BRAZIL

Our Coffees

Name Origin Processing Certification
NY 2 Pulp Nat Barbosa Gold South Minas Pulp Natural None Select
NY 2/3 Scr 17/18 SS FC Brazil Pulp Natural None Select
MC Process Brazil Washed None Select
Unwashed Scr 15+ Good Cup Fairtrade Brazil Washed Fairtrade Select

More about Brazil

Brazil is the fifth largest country in the world and the largest country in South America. Its extensive Eastern coastline faces out onto the Atlantic Ocean, while its inland borders are shared with almost every South American country, from French Guiana, Suriname, Guyana, Venezuela and Colombia in the North, Peru and Bolivia to the West and Paraguay, Argentina and Uruguay in the South. Coffee has been cultivated in Brazil since the early 18th century after coffee plants were first brought into the country by Francisco de Melo Palheta, a Portuguese Lieutenant Colonel, from French Guiana in 1727.

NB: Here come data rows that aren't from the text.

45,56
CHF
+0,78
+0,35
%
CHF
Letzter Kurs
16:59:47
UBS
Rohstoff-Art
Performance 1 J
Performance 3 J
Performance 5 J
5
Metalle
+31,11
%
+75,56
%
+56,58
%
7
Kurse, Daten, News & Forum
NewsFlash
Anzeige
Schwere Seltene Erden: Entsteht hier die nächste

Annual production: 45-65 million bags
Altitude range: 700 - 1400 masl
No coffee farmers: 250,000
Harvest times: April-September
Key growing regions: Minas Gerais, Espírito Santo, São Paulo, Bahia, Rondônia and Paraná
Typical varieties: Bourbon, Typica, Mundo Novo, Catuai, Catucai, Icatu, Rubi, Caturra
Grading system: Marketed by screen size and regional cup profile
Processing type: Pulp Natural

Production Information

Throughout southeastern Brazil it is easy to notice the red soils, or ‘terra roxa’ which the region is renowned for. These soils are nutrient and mineral rich. Ideal for growing high quality coffee. Coffee production is shared between small ‘Sitios’, which are around 10 hectares in size, and larger ‘Fazendas’, which can be up to 2,000 hectares. This disparity in farm size and Brazil’s monocropping coffee culture was born out of the quick growth and industrialisation of coffee production in the 19th century. Brazil, therefore, has a slightly different approach in harvesting and processing from its Latin American neighbours to facilitate and maintain the large-scale production the country has developed. Strip picking, a practice in which coffee cherries are stripped from the branch during peak harvest, is employed at most farms large and small.